▶ [Chart comprehension data]
►

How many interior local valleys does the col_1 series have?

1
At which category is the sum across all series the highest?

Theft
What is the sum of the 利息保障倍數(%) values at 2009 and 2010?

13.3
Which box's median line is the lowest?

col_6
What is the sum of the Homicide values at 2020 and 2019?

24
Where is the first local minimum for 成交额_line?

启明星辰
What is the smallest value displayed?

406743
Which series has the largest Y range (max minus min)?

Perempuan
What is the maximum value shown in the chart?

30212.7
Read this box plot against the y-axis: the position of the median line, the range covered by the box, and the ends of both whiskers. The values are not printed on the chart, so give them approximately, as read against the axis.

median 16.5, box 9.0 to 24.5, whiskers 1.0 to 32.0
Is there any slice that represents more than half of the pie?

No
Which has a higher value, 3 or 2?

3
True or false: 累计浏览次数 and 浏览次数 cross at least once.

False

◄

▶ [TASK GOAL]
Can you reproduce all of the material above line for line, with no changes?

▶ [ANSWER FOR THIS EXERCISE]
How many interior local valleys does the col_1 series have?

1
At which category is the sum across all series the highest?

Theft
What is the sum of the 利息保障倍數(%) values at 2009 and 2010?

13.3
Which box's median line is the lowest?

col_6
What is the sum of the Homicide values at 2020 and 2019?

24
Where is the first local minimum for 成交额_line?

启明星辰
What is the smallest value displayed?

406743
Which series has the largest Y range (max minus min)?

Perempuan
What is the maximum value shown in the chart?

30212.7
Read this box plot against the y-axis: the position of the median line, the range covered by the box, and the ends of both whiskers. The values are not printed on the chart, so give them approximately, as read against the axis.

median 16.5, box 9.0 to 24.5, whiskers 1.0 to 32.0
Is there any slice that represents more than half of the pie?

No
Which has a higher value, 3 or 2?

3
True or false: 累计浏览次数 and 浏览次数 cross at least once.

False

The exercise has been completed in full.